Practical Inference Speed: Completing 512×512 reconstruction in 0.78 seconds makes semantic communication viable for real-time scenarios for the first time.
Low-Variance Reconstruction: An LPIPS σ=0.003 implies that the results of multiple transmissions are almost completely identical.
Inherent Advantages of SC Architecture: The multi-stage design (Stage A spatial compression + Stage B semantic generation) naturally establishes a hierarchical semantic transmission scheme.

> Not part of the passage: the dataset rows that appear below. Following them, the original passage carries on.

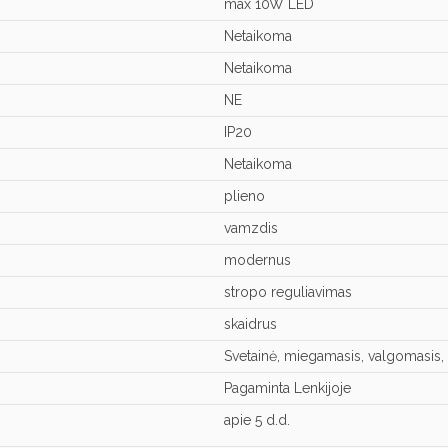
max 10W LED
Netaikoma
Netaikoma
NE
IP20
Netaikoma
plieno
vamzdis
modernus
stropo reguliavimas
skaidrus
Svetainė, miegamasis, valgomasis, 
Pagaminta Lenkijoje
apie 5 d.d.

Limitations & Future Work¶

Since fine-tuning was performed only on Cityscapes, there is a color bias during cross-domain generalization (revealed by the DIV2K experiment).
The compression rate is fixed, lacking an adaptive adjustment mechanism based on channel conditions.
A systematic comparison with video coding standards (such as H.265/H.266) is missing.
It only supports images; video semantic communication (inter-frame consistency) is not addressed.
Training relies on the AWGN channel model; its performance under real-world wireless channels (fading, multipath) has not been verified.

DeepJSCC (Bourtsoulatze et al., 2019): End-to-end joint source-channel coding; this paper replaces it with a pre-trained generative model.
GESCO (Grassucci et al., 2023): Segmentation map-conditioned diffusion SIC; high-fidelity but extremely slow.
Img2Img-SC (Cicchetti et al., 2024): SD image + text-conditioned model; inferior to this work in both compression and speed.
Stable Cascade (Pernias et al., 2023): Provides the core foundation for the hyper-compressed latent space architecture.
Insights: Multi-stage generative models are inherently suitable for hierarchical semantic transmission and can be extended to progressive transmission.

Rating¶

Novelty: ⭐⭐⭐⭐ Clever application of Stable Cascade to semantic communication. Although noise-aware fine-tuning is straightforward, it is highly effective.
Experimental Thoroughness: ⭐⭐⭐⭐ Evaluated against multiple baselines and across various SNRs, with complete ablation studies and cross-dataset generalization tests.
Writing Quality: ⭐⭐⭐⭐ Clear system architecture and complete formula derivations.
Value: ⭐⭐⭐⭐⭐ Breakthroughs in compression ratio and inference speed make the real-world application of semantic communication possible.